Look below for the line containing "125 1018 29.76"; from there, print each line exactly up to and including the line containing "207 278 56.54", and stop.

___

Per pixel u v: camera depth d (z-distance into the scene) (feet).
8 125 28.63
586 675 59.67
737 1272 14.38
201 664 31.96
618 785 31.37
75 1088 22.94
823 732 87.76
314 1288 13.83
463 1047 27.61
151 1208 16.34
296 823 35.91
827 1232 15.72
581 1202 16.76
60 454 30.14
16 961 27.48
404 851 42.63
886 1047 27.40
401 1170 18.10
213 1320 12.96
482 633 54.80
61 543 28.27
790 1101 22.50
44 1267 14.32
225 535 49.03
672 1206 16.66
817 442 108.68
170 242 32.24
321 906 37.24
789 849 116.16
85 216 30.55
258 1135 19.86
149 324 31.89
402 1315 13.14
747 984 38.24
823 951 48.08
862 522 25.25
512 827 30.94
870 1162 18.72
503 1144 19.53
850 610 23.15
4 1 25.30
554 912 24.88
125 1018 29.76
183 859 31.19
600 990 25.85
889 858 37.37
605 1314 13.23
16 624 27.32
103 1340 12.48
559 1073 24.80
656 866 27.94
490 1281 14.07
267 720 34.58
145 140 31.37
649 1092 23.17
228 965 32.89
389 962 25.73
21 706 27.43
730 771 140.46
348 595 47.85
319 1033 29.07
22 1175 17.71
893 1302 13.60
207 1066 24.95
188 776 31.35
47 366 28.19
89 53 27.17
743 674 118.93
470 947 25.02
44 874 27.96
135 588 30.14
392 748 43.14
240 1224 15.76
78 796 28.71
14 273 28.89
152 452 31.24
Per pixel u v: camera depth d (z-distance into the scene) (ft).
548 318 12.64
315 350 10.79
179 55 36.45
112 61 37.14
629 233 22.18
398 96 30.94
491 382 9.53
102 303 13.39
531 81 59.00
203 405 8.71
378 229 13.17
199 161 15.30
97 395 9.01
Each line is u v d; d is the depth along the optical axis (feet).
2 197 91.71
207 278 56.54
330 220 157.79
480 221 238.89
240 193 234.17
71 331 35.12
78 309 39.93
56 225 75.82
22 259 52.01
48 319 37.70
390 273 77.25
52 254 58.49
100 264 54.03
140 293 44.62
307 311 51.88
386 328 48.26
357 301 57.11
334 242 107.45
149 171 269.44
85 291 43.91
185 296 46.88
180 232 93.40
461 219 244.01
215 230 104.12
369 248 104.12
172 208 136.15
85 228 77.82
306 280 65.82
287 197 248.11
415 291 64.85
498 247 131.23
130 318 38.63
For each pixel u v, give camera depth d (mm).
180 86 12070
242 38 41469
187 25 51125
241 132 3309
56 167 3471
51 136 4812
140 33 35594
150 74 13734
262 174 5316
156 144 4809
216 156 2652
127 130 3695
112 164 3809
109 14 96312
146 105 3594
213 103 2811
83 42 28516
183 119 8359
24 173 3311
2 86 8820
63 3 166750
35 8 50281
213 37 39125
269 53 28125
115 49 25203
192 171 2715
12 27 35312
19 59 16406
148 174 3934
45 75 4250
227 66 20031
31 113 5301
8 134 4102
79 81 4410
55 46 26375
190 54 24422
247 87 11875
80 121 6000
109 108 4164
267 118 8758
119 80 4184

___

▶ **YOUR RESPONSE**:
125 1018 29.76
183 859 31.19
600 990 25.85
889 858 37.37
605 1314 13.23
16 624 27.32
103 1340 12.48
559 1073 24.80
656 866 27.94
490 1281 14.07
267 720 34.58
145 140 31.37
649 1092 23.17
228 965 32.89
389 962 25.73
21 706 27.43
730 771 140.46
348 595 47.85
319 1033 29.07
22 1175 17.71
893 1302 13.60
207 1066 24.95
188 776 31.35
47 366 28.19
89 53 27.17
743 674 118.93
470 947 25.02
44 874 27.96
135 588 30.14
392 748 43.14
240 1224 15.76
78 796 28.71
14 273 28.89
152 452 31.24
Per pixel u v: camera depth d (z-distance into the scene) (ft).
548 318 12.64
315 350 10.79
179 55 36.45
112 61 37.14
629 233 22.18
398 96 30.94
491 382 9.53
102 303 13.39
531 81 59.00
203 405 8.71
378 229 13.17
199 161 15.30
97 395 9.01
Each line is u v d; d is the depth along the optical axis (feet).
2 197 91.71
207 278 56.54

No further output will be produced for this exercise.